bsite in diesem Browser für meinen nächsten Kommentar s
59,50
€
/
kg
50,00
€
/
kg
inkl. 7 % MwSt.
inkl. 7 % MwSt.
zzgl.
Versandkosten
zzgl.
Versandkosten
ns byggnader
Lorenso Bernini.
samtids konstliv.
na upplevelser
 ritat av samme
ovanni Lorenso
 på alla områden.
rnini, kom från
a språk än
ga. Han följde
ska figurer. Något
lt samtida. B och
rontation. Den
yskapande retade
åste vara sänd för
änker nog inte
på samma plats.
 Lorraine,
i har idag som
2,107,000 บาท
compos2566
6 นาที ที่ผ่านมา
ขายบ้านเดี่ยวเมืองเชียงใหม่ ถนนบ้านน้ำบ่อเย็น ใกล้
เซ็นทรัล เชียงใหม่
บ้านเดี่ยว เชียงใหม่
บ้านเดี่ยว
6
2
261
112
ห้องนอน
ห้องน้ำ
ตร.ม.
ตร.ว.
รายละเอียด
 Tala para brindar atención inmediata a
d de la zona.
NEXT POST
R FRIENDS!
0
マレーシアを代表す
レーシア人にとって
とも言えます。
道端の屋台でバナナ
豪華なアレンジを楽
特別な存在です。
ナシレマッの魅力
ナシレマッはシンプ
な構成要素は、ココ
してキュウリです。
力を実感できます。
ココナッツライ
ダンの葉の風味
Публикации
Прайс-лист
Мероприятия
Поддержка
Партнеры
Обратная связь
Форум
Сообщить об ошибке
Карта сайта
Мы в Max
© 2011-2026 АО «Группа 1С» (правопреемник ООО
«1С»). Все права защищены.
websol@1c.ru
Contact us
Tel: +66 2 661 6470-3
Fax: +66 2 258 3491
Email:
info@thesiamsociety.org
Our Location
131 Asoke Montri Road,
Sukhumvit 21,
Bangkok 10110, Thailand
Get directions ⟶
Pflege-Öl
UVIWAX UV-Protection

Try it » Without altering anything, print all of the data again.

Result »
bsite in diesem Browser für meinen nächsten Kommentar s
59,50
€
/
kg
50,00
€
/
kg
inkl. 7 % MwSt.
inkl. 7 % MwSt.
zzgl.
Versandkosten
zzgl.
Versandkosten
ns byggnader
Lorenso Bernini.
samtids konstliv.
na upplevelser
 ritat av samme
ovanni Lorenso
 på alla områden.
rnini, kom från
a språk än
ga. Han följde
ska figurer. Något
lt samtida. B och
rontation. Den
yskapande retade
åste vara sänd för
änker nog inte
på samma plats.
 Lorraine,
i har idag som
2,107,000 บาท
compos2566
6 นาที ที่ผ่านมา
ขายบ้านเดี่ยวเมืองเชียงใหม่ ถนนบ้านน้ำบ่อเย็น ใกล้
เซ็นทรัล เชียงใหม่
บ้านเดี่ยว เชียงใหม่
บ้านเดี่ยว
6
2
261
112
ห้องนอน
ห้องน้ำ
ตร.ม.
ตร.ว.
รายละเอียด
 Tala para brindar atención inmediata a
d de la zona.
NEXT POST
R FRIENDS!
0
マレーシアを代表す
レーシア人にとって
とも言えます。
道端の屋台でバナナ
豪華なアレンジを楽
特別な存在です。
ナシレマッの魅力
ナシレマッはシンプ
な構成要素は、ココ
してキュウリです。
力を実感できます。
ココナッツライ
ダンの葉の風味
Публикации
Прайс-лист
Мероприятия
Поддержка
Партнеры
Обратная связь
Форум
Сообщить об ошибке
Карта сайта
Мы в Max
© 2011-2026 АО «Группа 1С» (правопреемник ООО
«1С»). Все права защищены.
websol@1c.ru
Contact us
Tel: +66 2 661 6470-3
Fax: +66 2 258 3491
Email:
info@thesiamsociety.org
Our Location
131 Asoke Montri Road,
Sukhumvit 21,
Bangkok 10110, Thailand
Get directions ⟶
Pflege-Öl
UVIWAX UV-Protection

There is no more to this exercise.